Apart from the pictures, reproduce the data below exactly as it stands.

*Collected data:*
● ● ● ●
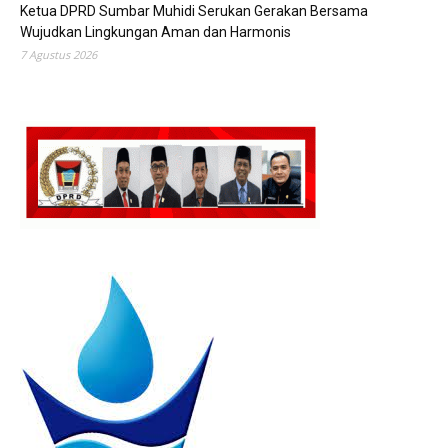
Ketua DPRD Sumbar Muhidi Serukan Gerakan Bersama
Wujudkan Lingkungan Aman dan Harmonis
7 Agustus 2026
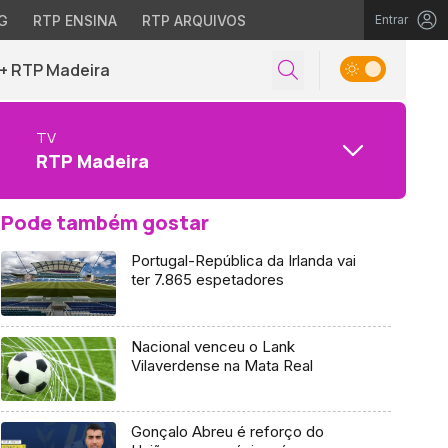
G
RTP ENSINA
RTP ARQUIVOS
Entrar
+ RTP Madeira
TV
RTP Madeira
Pode também gostar
Portugal-República da Irlanda vai
ter 7.865 espetadores
Nacional venceu o Lank
Vilaverdense na Mata Real
Gonçalo Abreu é reforço do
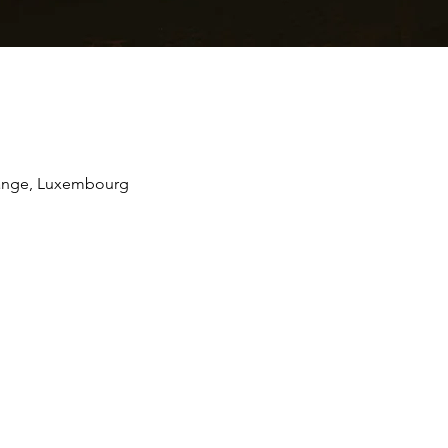
dange, Luxembourg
● ● ● ●
*Result for this task:*
Ketua DPRD Sumbar Muhidi Serukan Gerakan Bersama
Wujudkan Lingkungan Aman dan Harmonis
7 Agustus 2026
G
RTP ENSINA
RTP ARQUIVOS
Entrar
+ RTP Madeira
TV
RTP Madeira
Pode também gostar
Portugal-República da Irlanda vai
ter 7.865 espetadores
Nacional venceu o Lank
Vilaverdense na Mata Real
Gonçalo Abreu é reforço do
dange, Luxembourg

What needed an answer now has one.